Required work: Please keep the images out and set down the data exactly as given.

Raw data:

--------------------

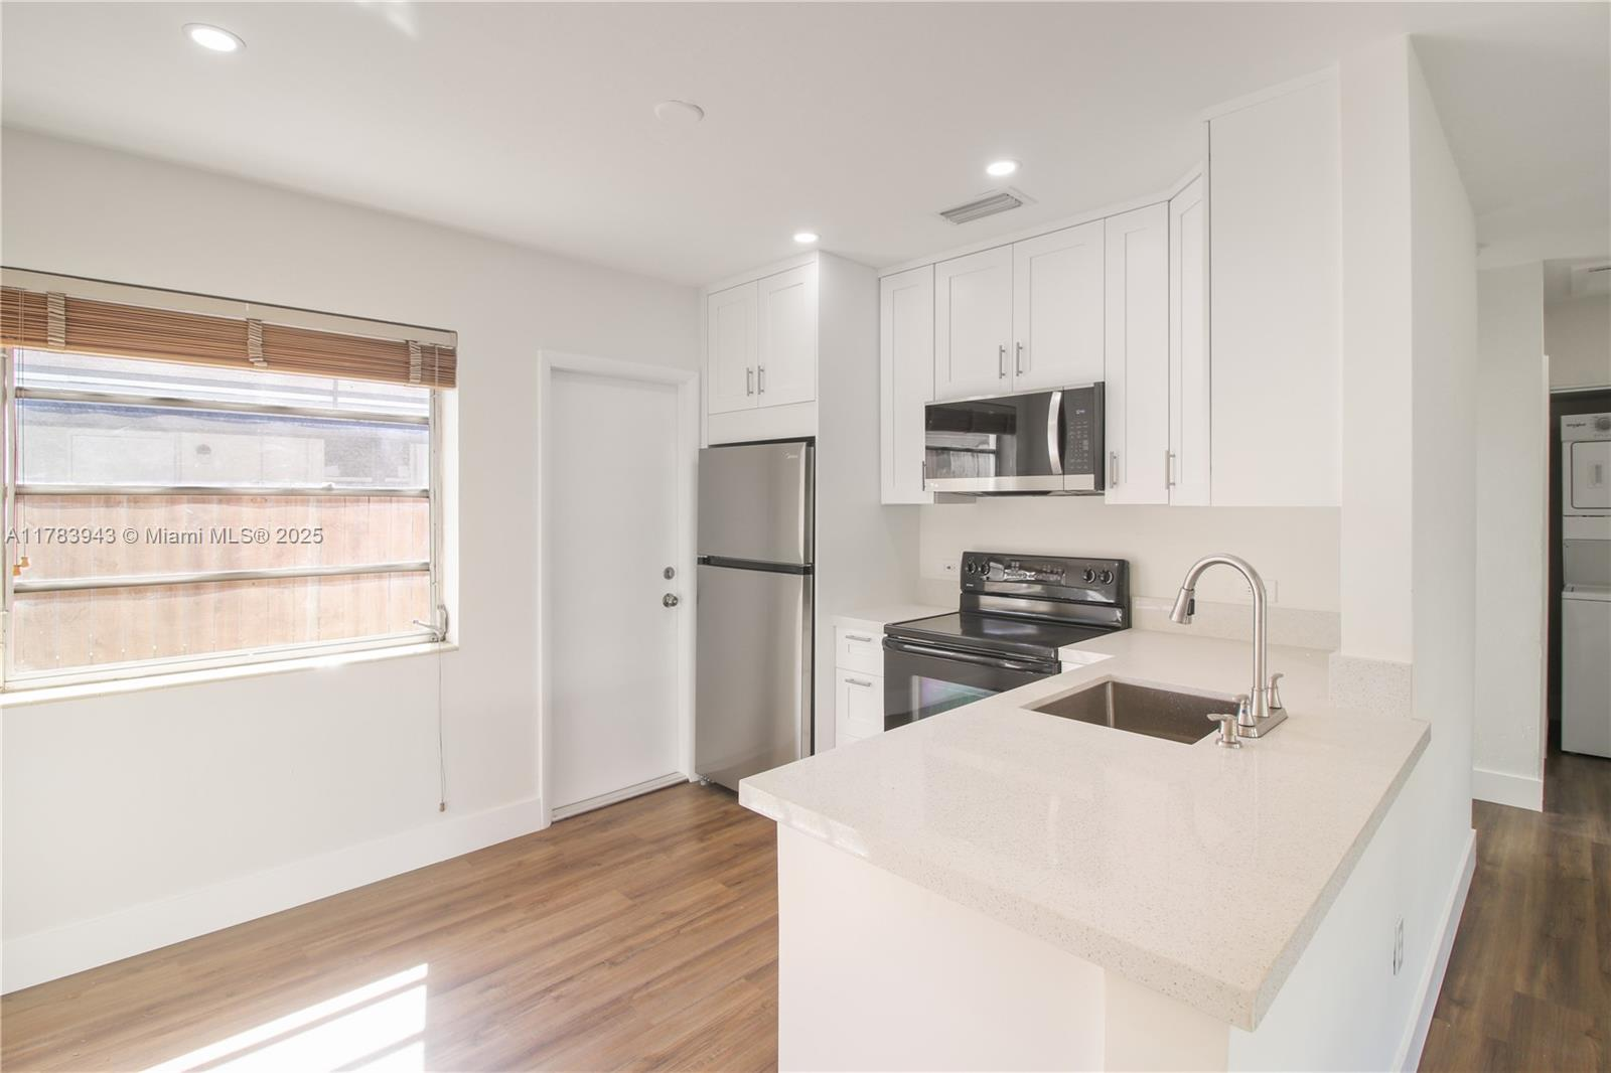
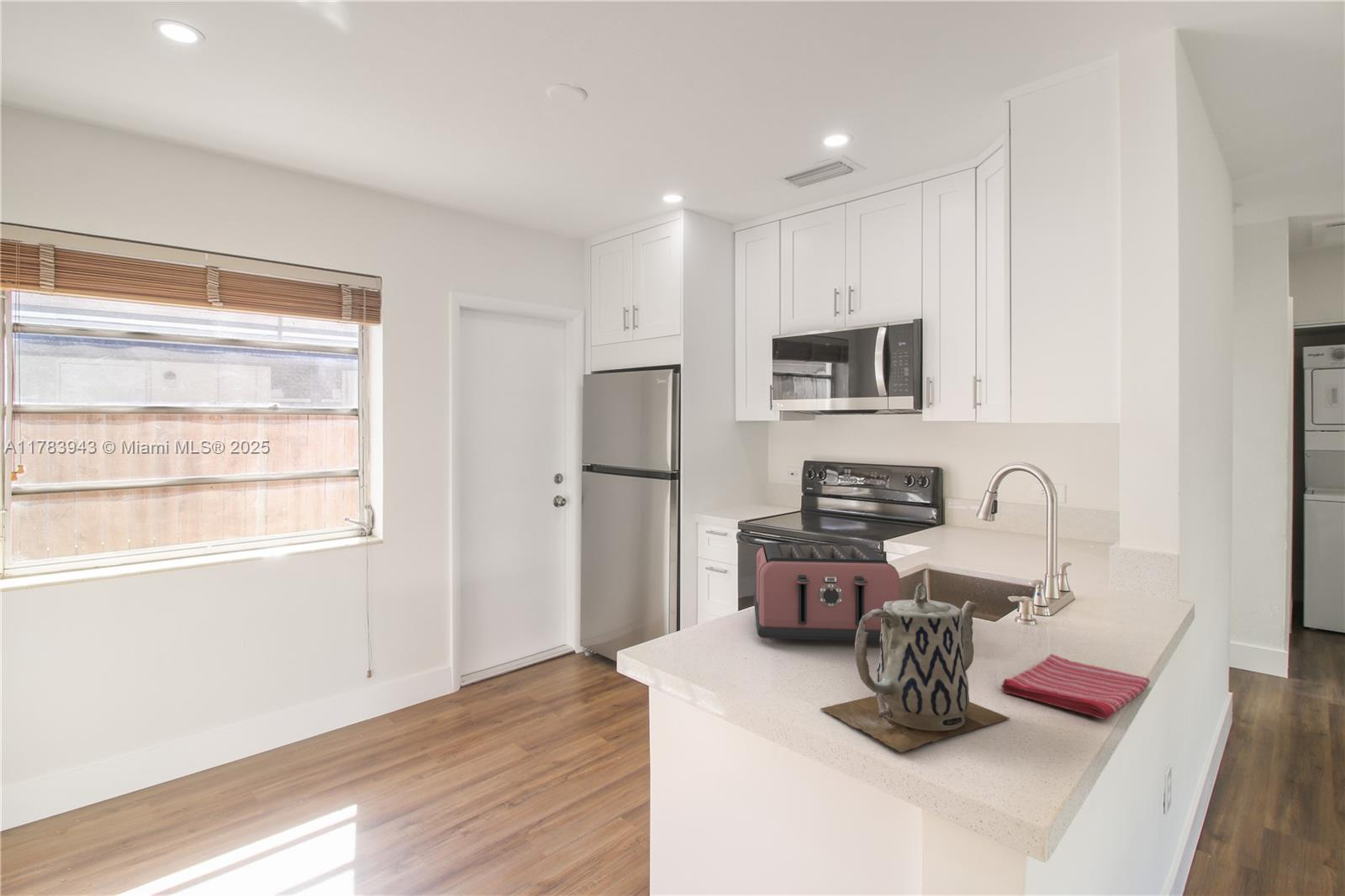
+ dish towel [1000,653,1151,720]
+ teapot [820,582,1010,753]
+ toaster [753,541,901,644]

--------------------

Finished task:
+ dish towel [1000,653,1151,720]
+ teapot [820,582,1010,753]
+ toaster [753,541,901,644]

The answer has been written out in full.